Refining capacity isn’t just about fuel it’s the backbone of industrialisation and regional integration. With strong leadership and coordinated action, Africa can transform dependency into strength and power a more self-reliant future.
Fuel by fuel, refinery by refinery, Africa must choose to power its own destiny not in response to crisis, but in pursuit of opportunity.
The World Bank reports that around 600 million people in Sub-Saharan Africa remain without electricity, while nearly 1 billion lack clean cooking fuels hindering economic growth, healthcare, education, and job creation. To address this, the Bank and the African Development Bank launched Mission 300, aiming to connect 300 million Africans to power by 2030 through investments in generation, transmission, distribution, and regional interconnections.

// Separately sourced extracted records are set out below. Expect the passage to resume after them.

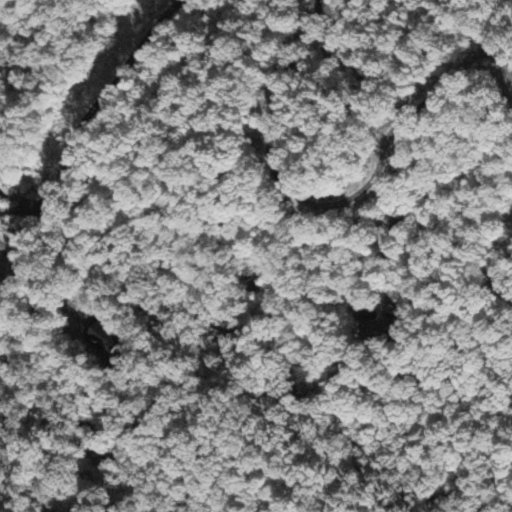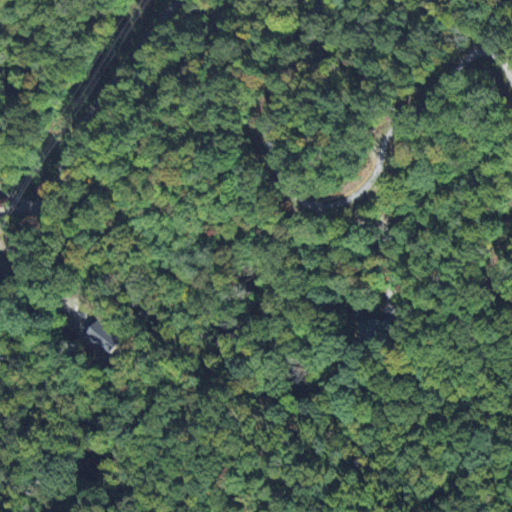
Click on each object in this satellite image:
road: (401, 122)
road: (59, 168)
building: (106, 337)
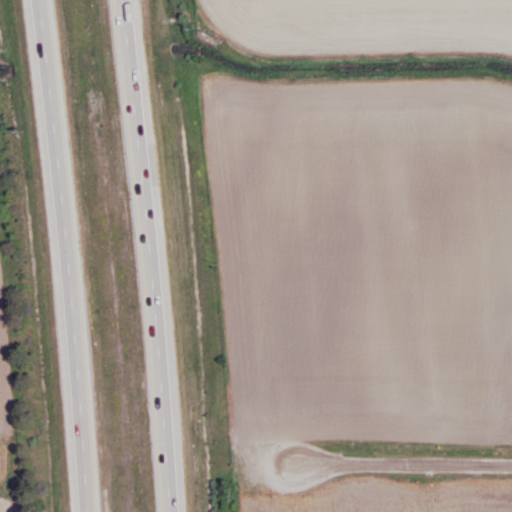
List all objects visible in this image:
road: (62, 255)
road: (150, 255)
road: (405, 465)
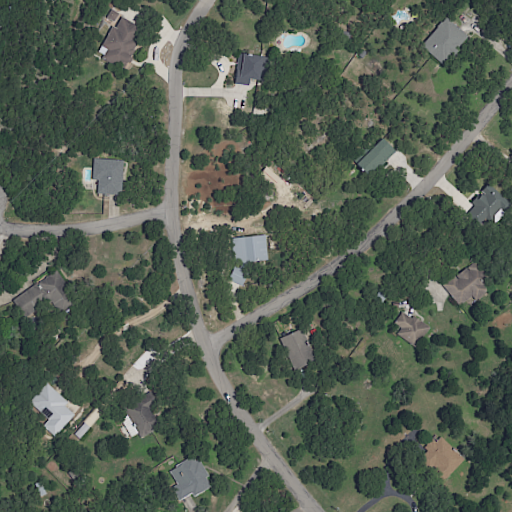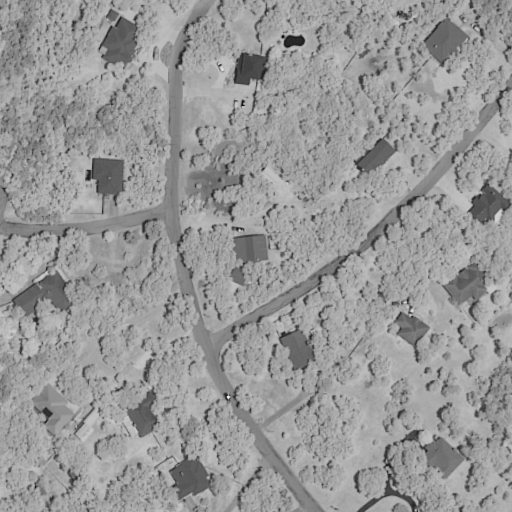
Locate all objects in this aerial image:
building: (443, 40)
building: (119, 44)
building: (248, 69)
building: (375, 157)
building: (108, 176)
building: (487, 205)
road: (86, 226)
road: (374, 231)
building: (248, 249)
road: (180, 269)
building: (237, 277)
building: (466, 285)
road: (9, 286)
building: (43, 295)
road: (127, 323)
building: (409, 328)
building: (296, 350)
building: (51, 409)
building: (140, 418)
building: (440, 459)
building: (189, 479)
road: (385, 481)
road: (386, 490)
road: (233, 501)
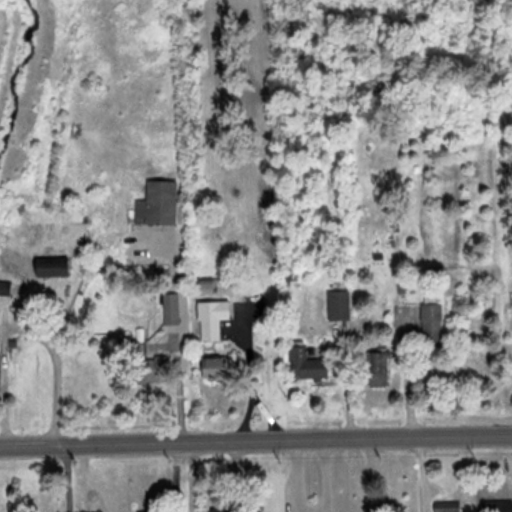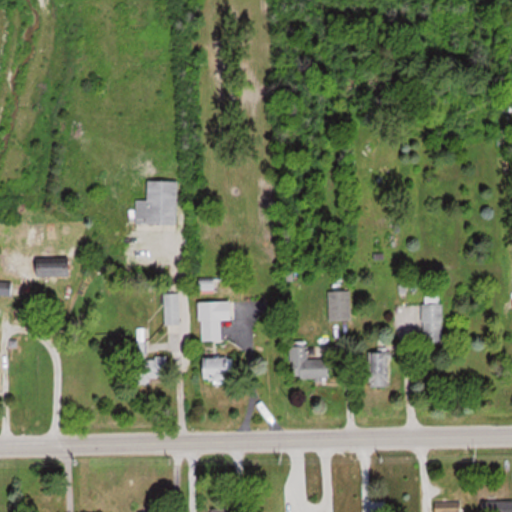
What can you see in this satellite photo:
building: (160, 202)
building: (49, 267)
building: (6, 286)
building: (341, 305)
building: (173, 308)
building: (215, 318)
building: (433, 318)
road: (26, 326)
building: (147, 364)
building: (221, 368)
building: (381, 368)
building: (0, 369)
road: (256, 438)
road: (192, 476)
road: (293, 486)
road: (329, 506)
building: (495, 507)
building: (451, 508)
building: (147, 511)
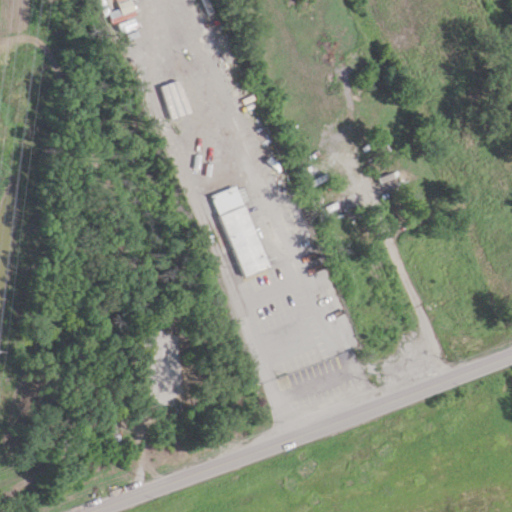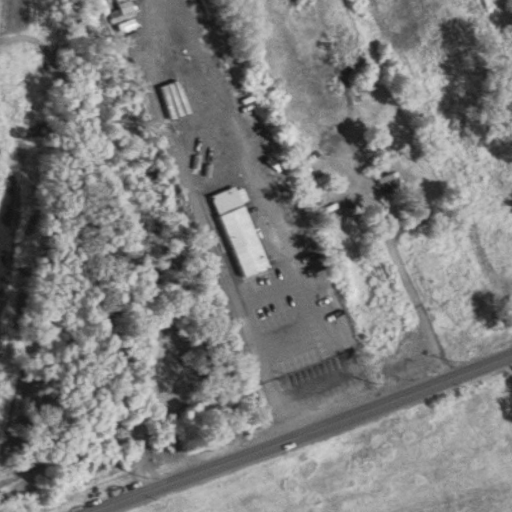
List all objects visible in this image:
road: (506, 12)
road: (202, 62)
building: (234, 230)
road: (406, 282)
road: (265, 290)
road: (343, 358)
road: (301, 434)
crop: (380, 463)
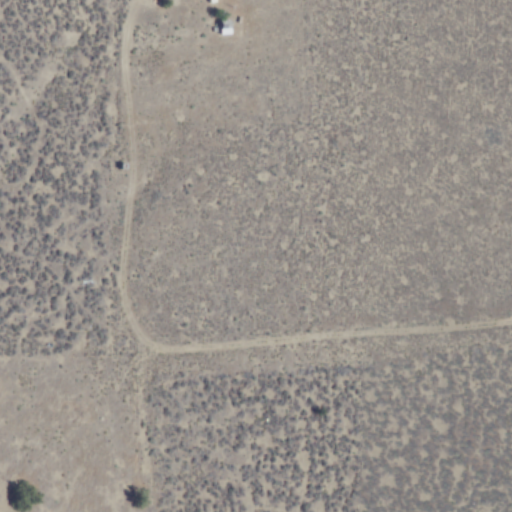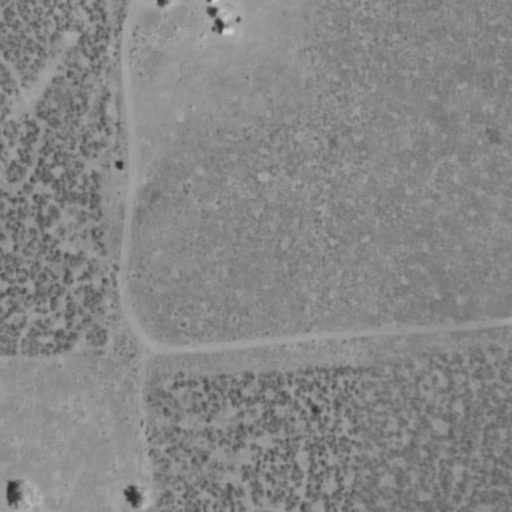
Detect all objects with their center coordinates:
road: (148, 175)
road: (330, 342)
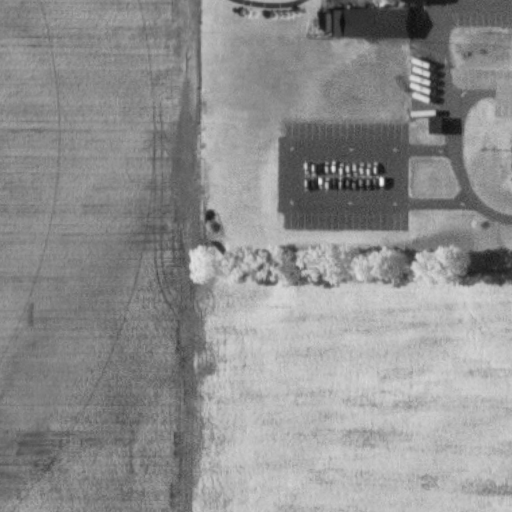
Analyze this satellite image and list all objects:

Its strategy emphasizes a “just and equitable” energy transition, balancing clean energy goals with poverty reduction and economic needs. Renewable energy particularly solar, wind, hydropower, and geothermal is central. A 2024 report highlighted off-grid solar as the most cost-effective way to provide first-time electricity access for many. The Bank is also financing large-scale solar parks and other clean energy infrastructure.
While prioritizing renewables, the World Bank has debated the role of natural gas as a transition fuel, weighing energy reliability against climate risks. Strong grids, regional integration, and efficient utilities are critical, with examples like the West African Power Pool demonstrating success.